Transcribed page text
▬▬▬▬▬▬
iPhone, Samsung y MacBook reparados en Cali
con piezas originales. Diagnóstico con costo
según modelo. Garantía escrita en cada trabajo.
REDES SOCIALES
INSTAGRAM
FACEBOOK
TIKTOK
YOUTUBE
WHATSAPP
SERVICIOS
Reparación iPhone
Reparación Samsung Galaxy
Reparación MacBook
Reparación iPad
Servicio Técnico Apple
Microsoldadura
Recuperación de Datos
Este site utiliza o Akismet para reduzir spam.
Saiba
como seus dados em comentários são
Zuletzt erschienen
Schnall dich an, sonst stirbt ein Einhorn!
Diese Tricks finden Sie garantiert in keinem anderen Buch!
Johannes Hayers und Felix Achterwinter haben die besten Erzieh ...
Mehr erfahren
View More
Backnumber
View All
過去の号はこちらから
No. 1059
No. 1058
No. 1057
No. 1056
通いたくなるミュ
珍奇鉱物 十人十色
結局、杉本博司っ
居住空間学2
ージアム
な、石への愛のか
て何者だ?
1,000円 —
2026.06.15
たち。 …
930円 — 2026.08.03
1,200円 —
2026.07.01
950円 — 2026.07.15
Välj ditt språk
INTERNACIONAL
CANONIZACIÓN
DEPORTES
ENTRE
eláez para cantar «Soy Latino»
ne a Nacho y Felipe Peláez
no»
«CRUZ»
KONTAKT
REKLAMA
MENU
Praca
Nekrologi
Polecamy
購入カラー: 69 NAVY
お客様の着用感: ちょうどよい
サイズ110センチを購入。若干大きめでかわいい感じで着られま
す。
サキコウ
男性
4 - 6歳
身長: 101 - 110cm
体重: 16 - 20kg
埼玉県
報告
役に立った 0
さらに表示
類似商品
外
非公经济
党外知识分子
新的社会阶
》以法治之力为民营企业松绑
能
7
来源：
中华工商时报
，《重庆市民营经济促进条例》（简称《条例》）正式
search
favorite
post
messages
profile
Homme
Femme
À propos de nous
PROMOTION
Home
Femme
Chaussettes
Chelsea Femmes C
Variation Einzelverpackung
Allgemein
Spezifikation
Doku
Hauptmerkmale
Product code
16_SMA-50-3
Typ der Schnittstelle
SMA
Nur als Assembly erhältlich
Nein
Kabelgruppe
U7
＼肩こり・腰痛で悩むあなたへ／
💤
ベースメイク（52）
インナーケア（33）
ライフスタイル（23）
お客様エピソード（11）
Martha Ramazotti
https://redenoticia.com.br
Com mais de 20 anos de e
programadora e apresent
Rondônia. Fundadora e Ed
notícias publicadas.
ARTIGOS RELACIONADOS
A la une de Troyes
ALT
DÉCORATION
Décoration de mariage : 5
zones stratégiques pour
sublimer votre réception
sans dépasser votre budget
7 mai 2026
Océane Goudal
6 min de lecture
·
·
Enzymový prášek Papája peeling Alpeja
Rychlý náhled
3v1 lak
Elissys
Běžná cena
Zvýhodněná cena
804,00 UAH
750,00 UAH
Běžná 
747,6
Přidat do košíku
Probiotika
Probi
▬▬▬▬▬▬
What to work on: Write out every line of the items above with no changes.

Answer area:
iPhone, Samsung y MacBook reparados en Cali
con piezas originales. Diagnóstico con costo
según modelo. Garantía escrita en cada trabajo.
REDES SOCIALES
INSTAGRAM
FACEBOOK
TIKTOK
YOUTUBE
WHATSAPP
SERVICIOS
Reparación iPhone
Reparación Samsung Galaxy
Reparación MacBook
Reparación iPad
Servicio Técnico Apple
Microsoldadura
Recuperación de Datos
Este site utiliza o Akismet para reduzir spam.
Saiba
como seus dados em comentários são
Zuletzt erschienen
Schnall dich an, sonst stirbt ein Einhorn!
Diese Tricks finden Sie garantiert in keinem anderen Buch!
Johannes Hayers und Felix Achterwinter haben die besten Erzieh ...
Mehr erfahren
View More
Backnumber
View All
過去の号はこちらから
No. 1059
No. 1058
No. 1057
No. 1056
通いたくなるミュ
珍奇鉱物 十人十色
結局、杉本博司っ
居住空間学2
ージアム
な、石への愛のか
て何者だ?
1,000円 —
2026.06.15
たち。 …
930円 — 2026.08.03
1,200円 —
2026.07.01
950円 — 2026.07.15
Välj ditt språk
INTERNACIONAL
CANONIZACIÓN
DEPORTES
ENTRE
eláez para cantar «Soy Latino»
ne a Nacho y Felipe Peláez
no»
«CRUZ»
KONTAKT
REKLAMA
MENU
Praca
Nekrologi
Polecamy
購入カラー: 69 NAVY
お客様の着用感: ちょうどよい
サイズ110センチを購入。若干大きめでかわいい感じで着られま
す。
サキコウ
男性
4 - 6歳
身長: 101 - 110cm
体重: 16 - 20kg
埼玉県
報告
役に立った 0
さらに表示
類似商品
外
非公经济
党外知识分子
新的社会阶
》以法治之力为民营企业松绑
能
7
来源：
中华工商时报
，《重庆市民营经济促进条例》（简称《条例》）正式
search
favorite
post
messages
profile
Homme
Femme
À propos de nous
PROMOTION
Home
Femme
Chaussettes
Chelsea Femmes C
Variation Einzelverpackung
Allgemein
Spezifikation
Doku
Hauptmerkmale
Product code
16_SMA-50-3
Typ der Schnittstelle
SMA
Nur als Assembly erhältlich
Nein
Kabelgruppe
U7
＼肩こり・腰痛で悩むあなたへ／
💤
ベースメイク（52）
インナーケア（33）
ライフスタイル（23）
お客様エピソード（11）
Martha Ramazotti
https://redenoticia.com.br
Com mais de 20 anos de e
programadora e apresent
Rondônia. Fundadora e Ed
notícias publicadas.
ARTIGOS RELACIONADOS
A la une de Troyes
ALT
DÉCORATION
Décoration de mariage : 5
zones stratégiques pour
sublimer votre réception
sans dépasser votre budget
7 mai 2026
Océane Goudal
6 min de lecture
·
·
Enzymový prášek Papája peeling Alpeja
Rychlý náhled
3v1 lak
Elissys
Běžná cena
Zvýhodněná cena
804,00 UAH
750,00 UAH
Běžná 
747,6
Přidat do košíku
Probiotika
Probi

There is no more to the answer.